§ **MATERIALS PROVIDED**:

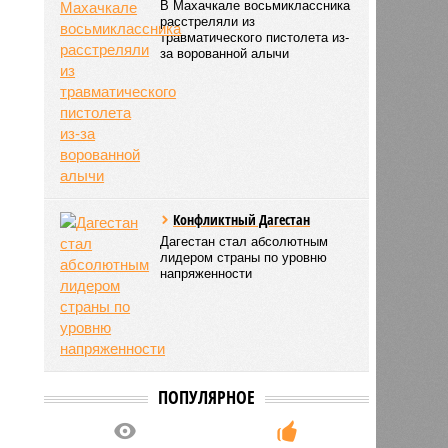
В Махачкале восьмиклассника
расстреляли из
травматического пистолета из-
за ворованной алычи
Конфликтный Дагестан
Дагестан стал абсолютным
лидером страны по уровню
напряженности
ПОПУЛЯРНОЕ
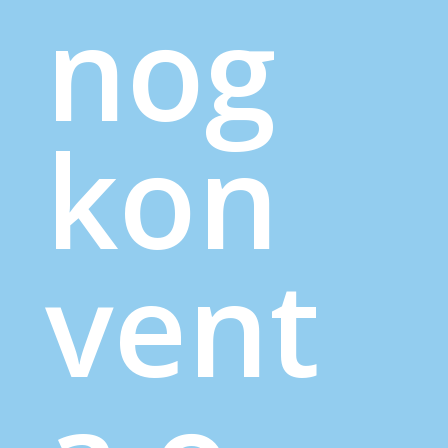
nog
kon
vent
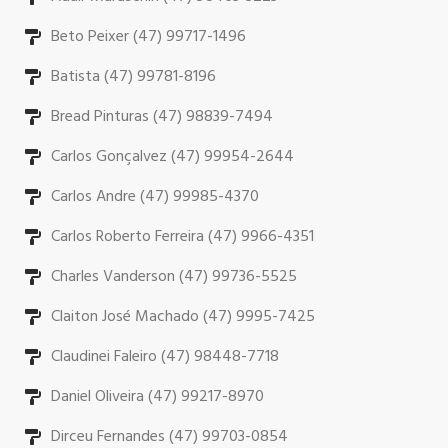
Beto Peixer (47) 99717-1496
Batista (47) 99781-8196
Bread Pinturas (47) 98839-7494
Carlos Gonçalvez (47) 99954-2644
Carlos Andre (47) 99985-4370
Carlos Roberto Ferreira (47) 9966-4351
Charles Vanderson (47) 99736-5525
Claiton José Machado (47) 9995-7425
Claudinei Faleiro (47) 98448-7718
Daniel Oliveira (47) 99217-8970
Dirceu Fernandes (47) 99703-0854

§ **WHAT YOU NEED TO DO**: Please copy out the text of every item above line for line, without the pictures.

§ **REPLY TO THE TASK**:
В Махачкале восьмиклассника
расстреляли из
травматического пистолета из-
за ворованной алычи
Конфликтный Дагестан
Дагестан стал абсолютным
лидером страны по уровню
напряженности
ПОПУЛЯРНОЕ
nog
kon
vent
Beto Peixer (47) 99717-1496
Batista (47) 99781-8196
Bread Pinturas (47) 98839-7494
Carlos Gonçalvez (47) 99954-2644
Carlos Andre (47) 99985-4370
Carlos Roberto Ferreira (47) 9966-4351
Charles Vanderson (47) 99736-5525
Claiton José Machado (47) 9995-7425
Claudinei Faleiro (47) 98448-7718
Daniel Oliveira (47) 99217-8970
Dirceu Fernandes (47) 99703-0854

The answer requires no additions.